▶ ASSIGNMENT
Write out the listing from the line containing "ÃO E VENDA NO BAIRRO BRASIL" through the line containing "esidencial para Venda em Uberlândia", both included.

▶ SUPPLIED ENTRIES

>>>

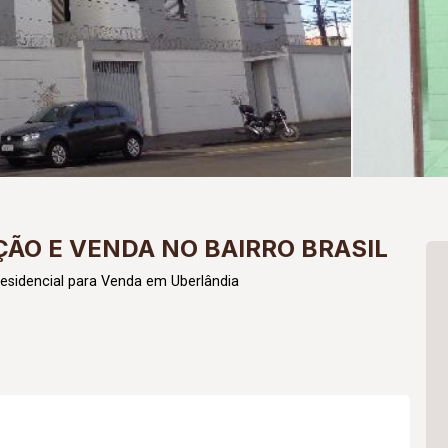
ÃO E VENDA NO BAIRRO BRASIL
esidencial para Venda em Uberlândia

<<<
>>>

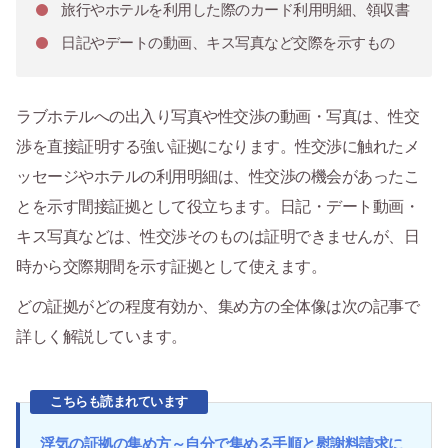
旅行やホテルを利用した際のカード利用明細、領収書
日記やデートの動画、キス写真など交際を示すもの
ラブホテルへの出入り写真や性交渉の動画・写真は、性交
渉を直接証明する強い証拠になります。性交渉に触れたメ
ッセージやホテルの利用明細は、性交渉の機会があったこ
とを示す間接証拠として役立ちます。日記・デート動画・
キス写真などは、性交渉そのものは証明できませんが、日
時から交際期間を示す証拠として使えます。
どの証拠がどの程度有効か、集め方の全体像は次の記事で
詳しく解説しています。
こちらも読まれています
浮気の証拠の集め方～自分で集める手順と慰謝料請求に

<<<

▶ ANSWER TO THIS PROBLEM
ÃO E VENDA NO BAIRRO BRASIL
esidencial para Venda em Uberlândia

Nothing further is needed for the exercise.